Chime is gaining attention and users and may be worth looking into as an alternative to a prepaid card or a building block to help you transition to a bank.
Do I need a bank account to get a prepaid debit card?
Nope! While you can have a bank account in addition to your prepaid card, the whole point of a reloadable prepaid card is that it does not require a bank account
Where can I use a prepaid debit card?
You can use your prepaid debit card just like a regular debit card, wherever your card provider (Visa, Mastercard, American Express) is accepted
Can I boost my credit score by using a prepaid debit card?
Unfortunately, no. You can only earn credit by getting loans or lines of credit that report your payments and spending to one of the three major credit bureaus. However, a prepaid debit card may indirectly help you improve your credit by boosting your overall financial health.

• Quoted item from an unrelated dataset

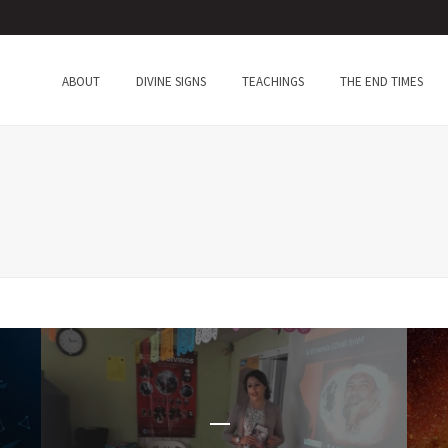
ABOUT
DIVINE SIGNS
TEACHINGS
THE END TIMES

How We Came up With This List
When considering this list we surveyed which cards get the most attention and why. Ultimately though, we tried to encompass the features you would look for in a regular credit or debit card – rewards, convenience, and customer satisfaction. Additionally, we tried to include affiliates of banks or bigger financial institutions for several reasons: they have more resources backed by more money, they have bigger networks for reloading and withdrawing cash, and they may provide an easier transition if you do decide you want to make the leap to a traditional checking or savings account.
Bottom Line: Prepaid Debit Cards Are a Safe Option
Generally, prepaid debit cards are a safe option for spending and managing money. When it comes to selecting the best option for you, consider things like convenience, how you get paid, how often you get paid, and where you are located in relation to the branches you need access to. It is also worth noting that while they won’t hurt you financially, prepaid debit cards don’t necessarily help you grow your finances. If you are starting out with, or have been using a prepaid debit card, you may want to consider opening a bank account if it’s plausible for you. A traditional checking and savings account can help you manage and grow your money and put it away for large asset purchases. They can even help you gain access to loans and credit cards that will help you build credit and boost your financial freedom even further.